Wakil Ketua MPR: Tidak Boleh Memanfaatkan Pandemi untuk Sahkan UU yang Rugikan Rakyat

Politik157 views

Inionline.id – Pemerintah dan Badan Legislasi Daerah (Baleg) DPR yang tergabung dalam Panitia Kerja (Panja) RUU Cipta Kerja sepakat membawa penyelesaian pembahasan RUU ini ke rapat paripurna. Ini disetujui dalam rapat pengambilan keputusan yang digelar Sabtu (3/10) malam. Dua fraksi yakni Demokrat dan PKS tidak setuju.

Wakil Ketua MPR, Syarief Hasan menyarankan pemerintah mendengarkan aspirasi rakyat soal RUU Cipta Kerja. Alasannya, keterlibatan rakyat dalam setiap kebijakan dan peraturan perundang-undangan yang akan diterbitkan diperlukan.

“Pemerintah dan DPR RI tidak boleh memanfaatkan situasi pandemi ini untuk mengesahkan UU yang tidak diinginkan karena merugikan rakyat,” kata Syarief Hasan di Jakarta, seperti dilansir Antara, Minggu (4/10).
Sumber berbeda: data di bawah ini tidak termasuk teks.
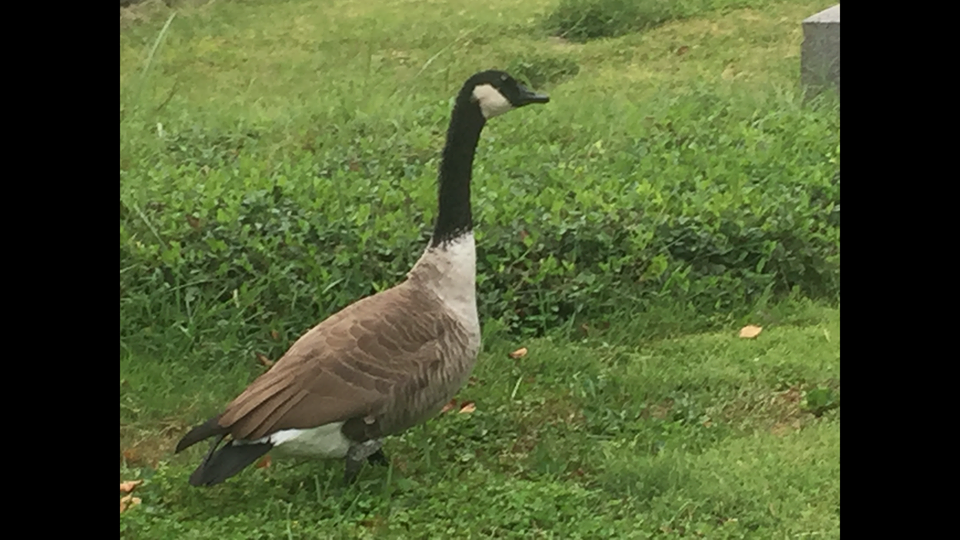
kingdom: Animalia
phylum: Chordata
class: Aves
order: Anseriformes
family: Anatidae
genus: Branta
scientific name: Branta canadensis
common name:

Banyaknya penolakan dan demo yang dilakukan masyarakat menunjukkan RUU Cipta Kerja harus lebih mewadahi aspirasi rakyat. Pemerintah seharusnya hadir untuk memberikan perlindungan terbaik bagi rakyat.

“Bukan semakin mempersulit rakyat dan keberpihakan kepada pengusaha yang melanggar hukum, dan yang merusak lingkungan, bahkan keberpihakan kepada tenaga kerja asing lewat RUU Cipta Kerja yang dibahas di tengah pandemi Covid-19,” kata dia.

Apalagi, Bank Dunia dalam laporan berjudul Indonesia Economic Prospects: The Long Road to Recovery pada Rabu 29 Juli 2020 juga menyoroti tiga poin RUU Cipta Kerja. Tiga poin itu adalah klausul mengenai ketenagakerjaan, perizinan, dan lingkungan.

“Revisi terhadap UU Cipta Kerja Omnibus Law memiliki potensi mengurangi perlindungan yang diberikan terhadap pekerja,” kata politikus Partai Demokrat ini mengutip salah satu isi laporan Bank Dunia.

Ketua Badan Legislasi DPR, Supratman Andi Agtas, dalam rapat panitia kerja RUU Cipta Kerja di Jakarta, Sabtu (26/9), mengatakan, penggunaan tenaga kerja asing akan tetap sesuai dengan ketentuan UU Ketenagakerjaan namun ada penambahan terkait klaster keimigrasian dalam RUU Ciptaker.

Aturan itu, menurut dia, dibuat agar calon investor dan orang yang akan menjadi pengurus perusahaan dalam posisinya sebagai komisaris maupun direksi, wajib mengikuti aturan ketentuan yang telah diputuskan dalam UU Keimigrasian.

Namun, Syarief Hasan menilai aturan yang terdapat dalam RUU Omnibus Law itu akan membuat penggunaan TKA semakin besar.

Selain itu, menurut anggota Majelis Tinggi Partai Demokrat itu, RUU Cipta Kerja akan semakin mempermudah perusahaan melakukan PHK, pasalnya sanksi terhadap perusahaan yang melanggar aturan RUU Omnibus Law itu hanya bersifat hukum administratif.

Namun, pada rapat Panitia Kerja RUU Cipta Kerja pada Sabtu (26/9), pemerintah, DPR, dan DPD sepakat agar sanksi pidana dalam RUU Cipta Kerja tetap seperti ketentuan UU yang telah ada (UU Nomor 13/2003 tentang Ketenagakerjaan).

Dalam UU Ketenagakerjaan, sanksi pidana diatur dalam pasal 183 hingga pasal 189, sementara Daftar Inventarisasi Masalah terkait perubahan ketentuan tersebut disepakati agar dihapuskan semua dari RUU Cipta Kerja.